Most emerging Asian currencies on Wednesday slid as investors booked profits from their recent gains after hawkish comments from Federal Reserve officials, but doubts over near-term increases in US borrowing costs limited their downside. The Chinese yuan turned down, failing to capitalise on gains made after the country approved the launch of a long-awaited scheme to allow stock trading between Hong Kong and Shenzhen.
South Korea's won lost ground as offshore investors unwound bearish bets on the dollar. The currency came under further pressure as the yen extended losses after Japan's government said it would respond to excessive market moves. The Malaysian ringgit and the Thai baht fell as government bond prices in both markets slid. The Singapore dollar weakened on data showing exports in July tumbled far more than expected.
The weaker tone for regional currencies was set early in the session after Tuesday's comments from New York Fed President William Dudley and Atlanta Federal Reserve Bank President Dennis Lockhart. Dudley said as the US labour market tightens and as evidence of rising wages builds, "we're edging closer towards the point in time where it will be appropriate I think to raise interest rates further."
Lockhart was equally hawkish, saying the US economy is likely strong enough for at least one interest rate increase before the end of 2016, with two hikes a possibility. "Fed remains fickle and changes direction quickly," said Sean Yokota, head of Asia strategy at Scandinavian bank SEB in Singapore.
Yokota advised taking profits from some emerging Asian currencies such as the won, the Indian rupee, the Philippine peso and the Taiwan dollar especially given their recent rallies. He expects regional currencies to resume an appreciation trend as most Asian countries provide higher returns. Indeed, investors have been using extremely low interest rates in developed countries to buy regional assets.
"We still see a longer term trend in hunting for yield and growth, where Asia benefits from more inflows." The won fell as a break of a psychologically important 1,100 per dollar level prompted traders to quickly cover short positions in the greenback.

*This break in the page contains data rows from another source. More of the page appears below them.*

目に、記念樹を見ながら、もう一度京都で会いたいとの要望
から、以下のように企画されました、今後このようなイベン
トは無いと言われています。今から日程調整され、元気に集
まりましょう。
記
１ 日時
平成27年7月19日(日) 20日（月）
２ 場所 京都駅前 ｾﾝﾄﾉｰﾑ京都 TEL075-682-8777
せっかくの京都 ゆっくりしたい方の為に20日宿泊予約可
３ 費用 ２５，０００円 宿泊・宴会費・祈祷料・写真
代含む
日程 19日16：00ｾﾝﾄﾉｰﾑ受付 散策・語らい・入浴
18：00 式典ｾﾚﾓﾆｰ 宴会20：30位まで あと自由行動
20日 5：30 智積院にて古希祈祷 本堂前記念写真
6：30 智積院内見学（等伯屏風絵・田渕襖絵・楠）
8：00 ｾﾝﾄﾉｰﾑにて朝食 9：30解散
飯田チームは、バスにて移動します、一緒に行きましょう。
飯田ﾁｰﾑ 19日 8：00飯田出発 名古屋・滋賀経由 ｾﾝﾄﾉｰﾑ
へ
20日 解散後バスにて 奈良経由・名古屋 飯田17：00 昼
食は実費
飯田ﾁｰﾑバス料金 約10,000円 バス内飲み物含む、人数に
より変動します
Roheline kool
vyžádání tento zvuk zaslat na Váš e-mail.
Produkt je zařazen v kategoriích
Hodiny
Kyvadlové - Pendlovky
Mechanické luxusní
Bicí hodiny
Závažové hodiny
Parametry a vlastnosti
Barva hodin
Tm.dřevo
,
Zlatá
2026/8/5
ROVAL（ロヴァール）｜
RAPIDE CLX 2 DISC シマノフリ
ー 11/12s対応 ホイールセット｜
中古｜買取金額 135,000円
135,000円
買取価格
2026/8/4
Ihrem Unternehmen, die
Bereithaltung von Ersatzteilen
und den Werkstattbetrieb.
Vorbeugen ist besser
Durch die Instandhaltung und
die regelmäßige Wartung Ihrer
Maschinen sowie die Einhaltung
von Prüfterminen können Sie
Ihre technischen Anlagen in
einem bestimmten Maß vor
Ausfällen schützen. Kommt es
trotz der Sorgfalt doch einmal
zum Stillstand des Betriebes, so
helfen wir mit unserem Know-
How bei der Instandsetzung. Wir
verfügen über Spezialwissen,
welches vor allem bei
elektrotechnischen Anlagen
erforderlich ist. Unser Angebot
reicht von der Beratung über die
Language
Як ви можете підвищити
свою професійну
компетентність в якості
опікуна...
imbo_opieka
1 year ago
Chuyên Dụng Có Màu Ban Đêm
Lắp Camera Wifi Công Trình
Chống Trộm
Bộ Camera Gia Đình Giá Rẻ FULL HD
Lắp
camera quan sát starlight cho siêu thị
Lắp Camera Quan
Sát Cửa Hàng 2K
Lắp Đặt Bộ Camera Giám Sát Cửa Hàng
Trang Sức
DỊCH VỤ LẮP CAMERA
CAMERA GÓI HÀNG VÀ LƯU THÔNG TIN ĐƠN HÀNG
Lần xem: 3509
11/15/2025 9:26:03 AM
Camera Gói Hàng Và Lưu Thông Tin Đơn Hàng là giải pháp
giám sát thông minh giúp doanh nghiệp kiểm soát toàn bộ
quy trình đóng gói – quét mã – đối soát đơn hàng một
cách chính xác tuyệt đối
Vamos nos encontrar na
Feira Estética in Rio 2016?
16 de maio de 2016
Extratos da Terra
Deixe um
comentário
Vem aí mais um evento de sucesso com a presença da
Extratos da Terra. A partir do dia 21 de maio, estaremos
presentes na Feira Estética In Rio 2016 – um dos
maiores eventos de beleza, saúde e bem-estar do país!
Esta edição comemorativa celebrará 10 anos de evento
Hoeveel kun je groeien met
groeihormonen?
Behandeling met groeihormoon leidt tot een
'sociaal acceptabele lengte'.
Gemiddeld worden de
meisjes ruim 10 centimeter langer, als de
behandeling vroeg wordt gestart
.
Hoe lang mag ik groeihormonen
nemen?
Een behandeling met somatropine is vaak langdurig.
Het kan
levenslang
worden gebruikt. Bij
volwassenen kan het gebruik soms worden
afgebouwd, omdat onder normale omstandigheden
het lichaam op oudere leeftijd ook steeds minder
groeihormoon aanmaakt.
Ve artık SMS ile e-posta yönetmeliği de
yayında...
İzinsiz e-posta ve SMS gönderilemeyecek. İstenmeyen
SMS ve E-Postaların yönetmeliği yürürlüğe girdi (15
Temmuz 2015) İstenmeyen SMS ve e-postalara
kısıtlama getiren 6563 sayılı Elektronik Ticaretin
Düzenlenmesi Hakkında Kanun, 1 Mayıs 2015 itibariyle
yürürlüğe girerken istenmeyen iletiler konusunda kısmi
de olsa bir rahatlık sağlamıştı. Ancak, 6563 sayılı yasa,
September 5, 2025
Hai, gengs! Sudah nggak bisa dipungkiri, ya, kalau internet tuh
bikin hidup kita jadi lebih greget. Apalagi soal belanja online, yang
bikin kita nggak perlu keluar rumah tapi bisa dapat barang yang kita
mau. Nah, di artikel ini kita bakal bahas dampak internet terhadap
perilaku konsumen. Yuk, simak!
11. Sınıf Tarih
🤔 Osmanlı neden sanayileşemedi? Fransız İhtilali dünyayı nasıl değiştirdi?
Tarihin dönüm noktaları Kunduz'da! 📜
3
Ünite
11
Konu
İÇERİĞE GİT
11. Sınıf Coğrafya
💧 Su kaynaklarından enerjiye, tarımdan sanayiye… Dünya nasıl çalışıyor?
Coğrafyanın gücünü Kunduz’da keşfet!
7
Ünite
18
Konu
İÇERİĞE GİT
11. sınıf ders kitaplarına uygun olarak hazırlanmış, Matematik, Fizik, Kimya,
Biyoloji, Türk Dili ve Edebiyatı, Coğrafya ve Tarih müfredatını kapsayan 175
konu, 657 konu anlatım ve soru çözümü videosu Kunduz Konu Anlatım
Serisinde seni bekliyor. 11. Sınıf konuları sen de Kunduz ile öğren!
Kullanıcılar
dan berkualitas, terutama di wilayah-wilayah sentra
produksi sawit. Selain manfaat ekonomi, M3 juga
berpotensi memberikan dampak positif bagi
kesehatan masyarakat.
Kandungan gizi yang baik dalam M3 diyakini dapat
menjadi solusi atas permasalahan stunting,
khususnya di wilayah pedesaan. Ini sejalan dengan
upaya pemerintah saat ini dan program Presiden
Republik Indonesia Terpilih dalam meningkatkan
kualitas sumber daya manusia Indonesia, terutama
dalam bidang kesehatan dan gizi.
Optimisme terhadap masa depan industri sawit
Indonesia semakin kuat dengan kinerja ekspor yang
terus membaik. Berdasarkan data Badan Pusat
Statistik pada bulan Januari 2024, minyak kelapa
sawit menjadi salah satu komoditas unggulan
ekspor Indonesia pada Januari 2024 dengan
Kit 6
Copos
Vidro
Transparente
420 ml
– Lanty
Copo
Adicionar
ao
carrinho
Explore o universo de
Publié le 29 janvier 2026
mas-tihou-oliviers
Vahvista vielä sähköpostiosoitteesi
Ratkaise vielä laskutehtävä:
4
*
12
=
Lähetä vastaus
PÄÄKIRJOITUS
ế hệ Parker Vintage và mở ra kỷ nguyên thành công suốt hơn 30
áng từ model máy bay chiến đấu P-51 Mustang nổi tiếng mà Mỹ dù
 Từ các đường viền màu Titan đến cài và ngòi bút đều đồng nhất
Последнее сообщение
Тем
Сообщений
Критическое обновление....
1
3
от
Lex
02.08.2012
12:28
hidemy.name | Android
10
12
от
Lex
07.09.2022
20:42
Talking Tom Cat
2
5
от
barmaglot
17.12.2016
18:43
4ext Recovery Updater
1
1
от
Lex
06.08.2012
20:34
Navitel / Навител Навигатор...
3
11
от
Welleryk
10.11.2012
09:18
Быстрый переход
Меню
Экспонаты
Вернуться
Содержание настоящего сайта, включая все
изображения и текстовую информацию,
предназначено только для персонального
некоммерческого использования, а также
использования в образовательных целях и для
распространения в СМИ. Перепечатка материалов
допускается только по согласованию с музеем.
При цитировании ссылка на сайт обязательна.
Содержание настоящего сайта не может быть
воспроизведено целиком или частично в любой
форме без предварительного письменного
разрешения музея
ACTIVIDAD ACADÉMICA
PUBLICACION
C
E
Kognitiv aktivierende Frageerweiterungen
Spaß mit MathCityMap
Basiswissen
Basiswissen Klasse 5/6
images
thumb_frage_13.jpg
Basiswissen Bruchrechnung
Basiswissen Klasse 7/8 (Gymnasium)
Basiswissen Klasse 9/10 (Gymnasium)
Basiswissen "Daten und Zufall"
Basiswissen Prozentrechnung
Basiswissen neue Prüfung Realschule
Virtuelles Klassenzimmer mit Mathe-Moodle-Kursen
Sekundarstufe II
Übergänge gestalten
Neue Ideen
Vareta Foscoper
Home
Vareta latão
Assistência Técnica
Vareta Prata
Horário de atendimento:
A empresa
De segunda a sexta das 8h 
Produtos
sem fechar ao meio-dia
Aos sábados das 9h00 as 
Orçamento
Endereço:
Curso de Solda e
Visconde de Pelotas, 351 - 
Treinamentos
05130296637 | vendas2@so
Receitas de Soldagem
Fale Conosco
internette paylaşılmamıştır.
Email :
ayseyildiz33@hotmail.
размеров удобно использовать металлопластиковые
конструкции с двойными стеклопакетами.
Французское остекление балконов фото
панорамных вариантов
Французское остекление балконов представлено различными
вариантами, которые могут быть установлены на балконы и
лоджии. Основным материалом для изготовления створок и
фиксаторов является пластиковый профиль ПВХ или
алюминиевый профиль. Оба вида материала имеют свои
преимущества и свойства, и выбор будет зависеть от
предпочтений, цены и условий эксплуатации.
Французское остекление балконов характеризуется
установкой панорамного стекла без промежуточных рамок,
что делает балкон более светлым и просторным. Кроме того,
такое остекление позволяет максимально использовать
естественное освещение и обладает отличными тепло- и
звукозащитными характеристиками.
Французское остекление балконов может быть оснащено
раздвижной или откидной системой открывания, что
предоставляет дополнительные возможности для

Investors were also cautious over potential intervention by South Korea's foreign exchange authorities to curb the won's strength. The authorities were on Tuesday suspected of slowing down the won's appreciation as it firmed to 1,092.2 in the previous session, not far from a near 15-month high hit last week, traders said. The ringgit slid as leveraged funds sold the currency in non-deliverable forwards markets. The Malaysian currency also came under pressure as crude prices fell, underscoring concerns over the country's oil and gas revenues.